La faible rentabilité de certains médicaments
Certains médicaments, généralement les plus anciens et moins coûteux, ne sont plus suffisamment rentables pour les laboratoires. Par conséquent, ceux-ci délaissent leur production (voire l’arrêtent). À la clé, la pénurie de médicaments génériques pourtant indispensables. Loin d’être exceptionnelle, cette situation est tristement commune et semble se reproduire sans solution efficace.
Les conséquences des pénuries
Les pénuries de médicaments comportent évidemment des conséquences. Pour les patients comme pour les professionnels de santé.
Risques pour les patients chroniques
L’interruption de traitements essentiels peut entraîner une aggravation de l’état de santé. Dans des cas les plus graves et les plus sensibles, des hospitalisations évitables, voire une augmentation de la mortalité.
D’autre part, les pénuries soumettent les patients chroniques à un certain stress à chaque fois qu’ils se rendent en pharmacie pour récupérer leur prescription. Auront-ils ce dont ils ont besoin en sortant ?
Une surcharge pour les professionnels de santé
Les médecins, mais surtout les pharmaciens qui sont en première ligne, doivent consacrer un temps considérable à la recherche d’alternatives thérapeutiques. Mais aussi à la gestion des stocks, particulièrement pour les médicaments les plus essentiels et sensibles, et à l’information des patients. De quoi rendre les métiers du soin sous tension.
De timides mesures des pouvoirs publics
Les pouvoirs publics ne semblent pas très alertes sur le sujet de ces pénuries. La feuille de route 2024-2027 reste timorée et le cas Opella est symptomatique de l’impuissance étatique.

**TRAVAIL À RÉALISER**
Résumez en deux phrases le texte sur les pénuries de médicaments.

Données textuelles extraites des pages
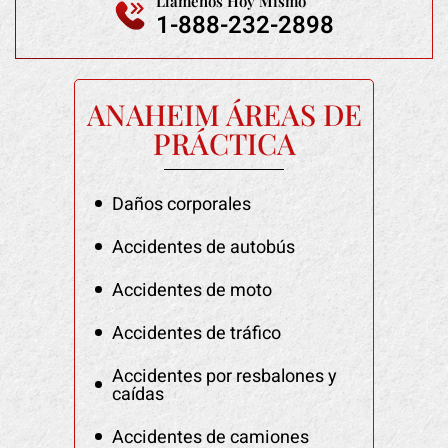
Llámenos Hoy Mismo
1-888-232-2898
ANAHEIM ÁREAS DE
PRÁCTICA
Daños corporales
Accidentes de autobús
Accidentes de moto
Accidentes de tráfico
Accidentes por resbalones y
caídas
Accidentes de camiones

**ZONE DE RÉPONSE**
Les laboratoires délaissent certains médicaments anciens et peu coûteux, devenus insuffisamment rentables, ce qui entraîne des pénuries de génériques pourtant indispensables. Ces pénuries exposent les patients chroniques à une aggravation de leur état de santé et à du stress, et surchargent médecins et pharmaciens, alors que les pouvoirs publics restent timorés.